Update the items below, starting at the first line and stopping after the line that contains "DODATNE INFORMACIJE O HRANLjIVIM", by replacing "kamilica" with "matičnjak" and leaving everything else unchanged. Reproduce only those lines.

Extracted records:
★ ★ ★ ★ ★ ★ ★

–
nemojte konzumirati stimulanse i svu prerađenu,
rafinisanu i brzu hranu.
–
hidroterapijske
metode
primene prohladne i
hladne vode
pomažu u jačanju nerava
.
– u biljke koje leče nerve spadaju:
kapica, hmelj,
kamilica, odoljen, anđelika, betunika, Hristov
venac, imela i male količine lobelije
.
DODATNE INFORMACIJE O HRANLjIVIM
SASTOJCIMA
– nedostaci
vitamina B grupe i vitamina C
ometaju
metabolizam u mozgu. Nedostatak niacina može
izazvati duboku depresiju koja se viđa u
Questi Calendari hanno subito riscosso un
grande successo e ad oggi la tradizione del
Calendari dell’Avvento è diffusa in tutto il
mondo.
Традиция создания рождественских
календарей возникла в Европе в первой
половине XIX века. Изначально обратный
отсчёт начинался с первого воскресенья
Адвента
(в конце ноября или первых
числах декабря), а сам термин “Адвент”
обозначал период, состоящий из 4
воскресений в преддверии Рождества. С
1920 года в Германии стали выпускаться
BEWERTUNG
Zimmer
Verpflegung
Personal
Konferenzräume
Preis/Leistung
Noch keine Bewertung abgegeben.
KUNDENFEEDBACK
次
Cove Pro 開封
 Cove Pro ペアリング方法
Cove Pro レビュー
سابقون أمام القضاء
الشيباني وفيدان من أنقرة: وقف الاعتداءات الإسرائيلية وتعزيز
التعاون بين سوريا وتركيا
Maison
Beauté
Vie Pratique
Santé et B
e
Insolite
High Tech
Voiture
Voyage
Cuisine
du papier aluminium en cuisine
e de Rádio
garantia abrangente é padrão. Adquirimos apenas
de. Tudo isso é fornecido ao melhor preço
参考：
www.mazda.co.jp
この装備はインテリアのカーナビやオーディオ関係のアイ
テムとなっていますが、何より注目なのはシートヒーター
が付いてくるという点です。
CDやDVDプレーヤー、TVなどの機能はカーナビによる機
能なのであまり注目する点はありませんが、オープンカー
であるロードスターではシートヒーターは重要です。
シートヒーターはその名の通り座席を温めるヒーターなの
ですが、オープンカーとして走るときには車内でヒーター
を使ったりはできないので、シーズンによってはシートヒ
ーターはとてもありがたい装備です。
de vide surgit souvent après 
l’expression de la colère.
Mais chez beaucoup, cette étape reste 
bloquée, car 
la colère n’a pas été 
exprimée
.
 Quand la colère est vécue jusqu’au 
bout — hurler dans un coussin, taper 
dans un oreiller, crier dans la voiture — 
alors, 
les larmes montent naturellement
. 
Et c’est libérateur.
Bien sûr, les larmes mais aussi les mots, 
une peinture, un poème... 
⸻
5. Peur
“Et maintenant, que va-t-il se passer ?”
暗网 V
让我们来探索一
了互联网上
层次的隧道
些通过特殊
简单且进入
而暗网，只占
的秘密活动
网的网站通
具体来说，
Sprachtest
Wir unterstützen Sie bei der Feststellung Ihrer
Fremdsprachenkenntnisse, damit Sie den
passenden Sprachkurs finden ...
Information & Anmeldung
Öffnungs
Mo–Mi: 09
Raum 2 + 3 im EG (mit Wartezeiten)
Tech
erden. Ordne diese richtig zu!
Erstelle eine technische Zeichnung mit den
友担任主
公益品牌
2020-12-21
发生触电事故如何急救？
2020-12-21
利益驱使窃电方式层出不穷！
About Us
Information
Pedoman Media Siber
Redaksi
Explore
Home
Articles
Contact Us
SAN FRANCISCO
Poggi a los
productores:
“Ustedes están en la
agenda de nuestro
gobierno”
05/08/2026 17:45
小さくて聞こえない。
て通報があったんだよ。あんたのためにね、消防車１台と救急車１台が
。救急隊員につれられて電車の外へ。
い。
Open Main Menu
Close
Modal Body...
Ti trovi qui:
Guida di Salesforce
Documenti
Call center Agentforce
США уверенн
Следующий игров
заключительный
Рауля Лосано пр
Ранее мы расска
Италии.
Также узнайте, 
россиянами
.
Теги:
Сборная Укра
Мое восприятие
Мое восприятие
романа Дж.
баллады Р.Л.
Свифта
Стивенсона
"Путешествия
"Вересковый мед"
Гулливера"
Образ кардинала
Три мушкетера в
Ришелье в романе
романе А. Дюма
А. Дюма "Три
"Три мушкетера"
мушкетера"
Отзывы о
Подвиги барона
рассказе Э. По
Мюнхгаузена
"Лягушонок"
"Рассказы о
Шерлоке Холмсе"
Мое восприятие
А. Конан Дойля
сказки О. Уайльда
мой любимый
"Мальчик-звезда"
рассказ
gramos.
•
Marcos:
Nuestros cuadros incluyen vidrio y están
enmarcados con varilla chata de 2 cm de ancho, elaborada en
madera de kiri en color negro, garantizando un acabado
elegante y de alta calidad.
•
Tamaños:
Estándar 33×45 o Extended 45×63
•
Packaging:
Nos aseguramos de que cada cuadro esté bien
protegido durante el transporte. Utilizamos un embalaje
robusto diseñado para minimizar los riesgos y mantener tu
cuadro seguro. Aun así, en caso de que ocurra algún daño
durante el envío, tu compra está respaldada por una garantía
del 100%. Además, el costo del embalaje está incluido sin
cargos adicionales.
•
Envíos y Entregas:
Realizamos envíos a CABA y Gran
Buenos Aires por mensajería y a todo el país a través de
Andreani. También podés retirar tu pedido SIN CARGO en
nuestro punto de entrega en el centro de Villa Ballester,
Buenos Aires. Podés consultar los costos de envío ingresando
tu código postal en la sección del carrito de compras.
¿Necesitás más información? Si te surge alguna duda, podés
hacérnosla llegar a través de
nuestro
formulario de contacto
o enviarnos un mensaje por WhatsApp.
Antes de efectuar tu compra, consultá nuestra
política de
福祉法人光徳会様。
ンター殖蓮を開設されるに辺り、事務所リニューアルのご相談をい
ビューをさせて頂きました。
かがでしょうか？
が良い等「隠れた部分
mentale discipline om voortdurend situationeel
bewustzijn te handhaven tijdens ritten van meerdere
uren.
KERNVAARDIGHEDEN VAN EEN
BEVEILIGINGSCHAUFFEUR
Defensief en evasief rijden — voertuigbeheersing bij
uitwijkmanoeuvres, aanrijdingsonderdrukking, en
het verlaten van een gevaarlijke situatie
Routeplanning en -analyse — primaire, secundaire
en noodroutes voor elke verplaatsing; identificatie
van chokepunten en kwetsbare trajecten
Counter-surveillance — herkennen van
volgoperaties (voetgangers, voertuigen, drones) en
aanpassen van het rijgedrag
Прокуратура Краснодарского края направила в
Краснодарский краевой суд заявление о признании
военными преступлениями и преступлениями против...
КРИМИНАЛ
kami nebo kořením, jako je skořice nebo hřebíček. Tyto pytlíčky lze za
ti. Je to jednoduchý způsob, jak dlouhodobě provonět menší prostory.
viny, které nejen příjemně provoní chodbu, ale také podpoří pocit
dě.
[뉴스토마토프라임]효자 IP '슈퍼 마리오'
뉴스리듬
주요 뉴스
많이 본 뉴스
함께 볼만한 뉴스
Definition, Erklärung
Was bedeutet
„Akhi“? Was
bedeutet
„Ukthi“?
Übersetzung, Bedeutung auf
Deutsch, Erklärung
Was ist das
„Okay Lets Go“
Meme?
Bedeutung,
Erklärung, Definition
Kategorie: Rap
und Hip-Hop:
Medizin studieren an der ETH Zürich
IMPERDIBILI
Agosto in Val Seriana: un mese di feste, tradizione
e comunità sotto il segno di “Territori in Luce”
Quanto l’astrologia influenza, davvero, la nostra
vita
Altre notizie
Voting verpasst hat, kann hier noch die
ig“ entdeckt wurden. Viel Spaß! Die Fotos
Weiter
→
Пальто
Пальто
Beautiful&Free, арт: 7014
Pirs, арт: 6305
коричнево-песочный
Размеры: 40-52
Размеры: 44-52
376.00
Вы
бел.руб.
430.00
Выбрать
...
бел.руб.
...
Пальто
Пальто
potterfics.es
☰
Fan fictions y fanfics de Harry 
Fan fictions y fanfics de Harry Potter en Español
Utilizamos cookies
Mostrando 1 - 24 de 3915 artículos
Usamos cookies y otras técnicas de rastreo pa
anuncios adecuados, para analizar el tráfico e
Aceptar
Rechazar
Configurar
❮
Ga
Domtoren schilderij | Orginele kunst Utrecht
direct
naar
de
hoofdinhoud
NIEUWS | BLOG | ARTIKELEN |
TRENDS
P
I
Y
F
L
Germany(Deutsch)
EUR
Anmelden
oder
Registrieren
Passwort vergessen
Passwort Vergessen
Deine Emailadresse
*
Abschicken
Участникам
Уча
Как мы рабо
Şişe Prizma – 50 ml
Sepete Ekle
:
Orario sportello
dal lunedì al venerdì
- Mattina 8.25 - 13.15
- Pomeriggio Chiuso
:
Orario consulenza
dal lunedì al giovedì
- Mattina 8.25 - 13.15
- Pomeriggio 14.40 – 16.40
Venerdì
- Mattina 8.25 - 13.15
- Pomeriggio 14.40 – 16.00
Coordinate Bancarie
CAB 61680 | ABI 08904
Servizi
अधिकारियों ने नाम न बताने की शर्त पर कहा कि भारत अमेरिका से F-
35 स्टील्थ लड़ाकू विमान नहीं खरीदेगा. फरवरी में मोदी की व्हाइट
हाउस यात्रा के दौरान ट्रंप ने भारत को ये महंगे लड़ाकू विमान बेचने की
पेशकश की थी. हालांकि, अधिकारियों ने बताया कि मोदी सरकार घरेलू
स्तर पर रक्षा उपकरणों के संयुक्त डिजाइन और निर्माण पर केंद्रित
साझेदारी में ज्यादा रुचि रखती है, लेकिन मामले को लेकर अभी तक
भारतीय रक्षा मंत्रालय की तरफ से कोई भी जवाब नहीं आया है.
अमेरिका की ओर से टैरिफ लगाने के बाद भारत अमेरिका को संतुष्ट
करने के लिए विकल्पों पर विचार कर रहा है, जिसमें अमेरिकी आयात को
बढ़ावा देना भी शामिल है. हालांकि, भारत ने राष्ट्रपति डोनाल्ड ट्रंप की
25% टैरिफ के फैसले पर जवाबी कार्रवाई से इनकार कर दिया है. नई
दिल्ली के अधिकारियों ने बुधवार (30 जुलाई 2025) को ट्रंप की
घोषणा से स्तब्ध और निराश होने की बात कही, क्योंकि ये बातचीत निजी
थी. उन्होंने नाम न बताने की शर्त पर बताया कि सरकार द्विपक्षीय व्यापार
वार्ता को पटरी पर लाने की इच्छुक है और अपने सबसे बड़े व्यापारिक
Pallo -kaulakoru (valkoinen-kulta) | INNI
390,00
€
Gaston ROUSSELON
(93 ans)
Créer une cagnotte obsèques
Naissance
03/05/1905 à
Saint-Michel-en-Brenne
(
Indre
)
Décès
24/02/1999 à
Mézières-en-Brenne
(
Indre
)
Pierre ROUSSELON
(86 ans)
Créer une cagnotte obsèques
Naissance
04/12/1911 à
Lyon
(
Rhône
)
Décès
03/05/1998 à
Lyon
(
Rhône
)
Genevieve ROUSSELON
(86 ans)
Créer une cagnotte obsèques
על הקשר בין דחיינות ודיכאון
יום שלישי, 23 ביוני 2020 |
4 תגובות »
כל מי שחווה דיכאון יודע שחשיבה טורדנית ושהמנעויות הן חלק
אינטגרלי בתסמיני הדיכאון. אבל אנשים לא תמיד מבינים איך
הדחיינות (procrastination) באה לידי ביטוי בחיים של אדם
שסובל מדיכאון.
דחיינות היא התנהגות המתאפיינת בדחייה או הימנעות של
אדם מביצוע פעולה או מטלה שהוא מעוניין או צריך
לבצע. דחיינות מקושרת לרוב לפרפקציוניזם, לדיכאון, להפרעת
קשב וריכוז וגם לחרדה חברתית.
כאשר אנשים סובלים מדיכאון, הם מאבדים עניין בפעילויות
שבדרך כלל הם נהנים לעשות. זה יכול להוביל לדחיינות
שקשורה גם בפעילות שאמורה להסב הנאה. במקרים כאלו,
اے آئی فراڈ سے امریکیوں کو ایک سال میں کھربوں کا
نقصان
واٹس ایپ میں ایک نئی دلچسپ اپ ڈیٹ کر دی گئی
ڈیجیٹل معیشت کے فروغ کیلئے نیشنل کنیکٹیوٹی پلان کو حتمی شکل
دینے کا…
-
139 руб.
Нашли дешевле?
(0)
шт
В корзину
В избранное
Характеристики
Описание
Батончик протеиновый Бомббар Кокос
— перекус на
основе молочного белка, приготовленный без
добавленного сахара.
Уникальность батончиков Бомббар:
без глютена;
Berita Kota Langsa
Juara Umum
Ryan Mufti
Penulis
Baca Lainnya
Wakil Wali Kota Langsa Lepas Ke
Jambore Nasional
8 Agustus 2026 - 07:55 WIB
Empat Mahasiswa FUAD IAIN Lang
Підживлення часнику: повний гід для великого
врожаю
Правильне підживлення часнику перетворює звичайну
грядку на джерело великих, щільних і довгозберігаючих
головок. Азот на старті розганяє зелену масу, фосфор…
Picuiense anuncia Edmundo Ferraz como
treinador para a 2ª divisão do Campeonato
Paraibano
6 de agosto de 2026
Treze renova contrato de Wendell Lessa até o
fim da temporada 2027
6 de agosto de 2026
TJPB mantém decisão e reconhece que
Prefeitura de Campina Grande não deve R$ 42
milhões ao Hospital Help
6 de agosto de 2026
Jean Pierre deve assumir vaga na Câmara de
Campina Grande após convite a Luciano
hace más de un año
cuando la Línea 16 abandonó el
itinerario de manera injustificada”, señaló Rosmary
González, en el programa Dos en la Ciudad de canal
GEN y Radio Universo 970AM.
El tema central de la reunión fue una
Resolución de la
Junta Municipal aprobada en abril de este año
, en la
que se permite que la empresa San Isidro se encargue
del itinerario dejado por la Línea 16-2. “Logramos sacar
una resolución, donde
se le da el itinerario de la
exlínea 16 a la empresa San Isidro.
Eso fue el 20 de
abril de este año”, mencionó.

★ ★ ★ ★ ★ ★ ★

ANSWER ::
–
nemojte konzumirati stimulanse i svu prerađenu,
rafinisanu i brzu hranu.
–
hidroterapijske
metode
primene prohladne i
hladne vode
pomažu u jačanju nerava
.
– u biljke koje leče nerve spadaju:
kapica, hmelj,
matičnjak, odoljen, anđelika, betunika, Hristov
venac, imela i male količine lobelije
.
DODATNE INFORMACIJE O HRANLjIVIM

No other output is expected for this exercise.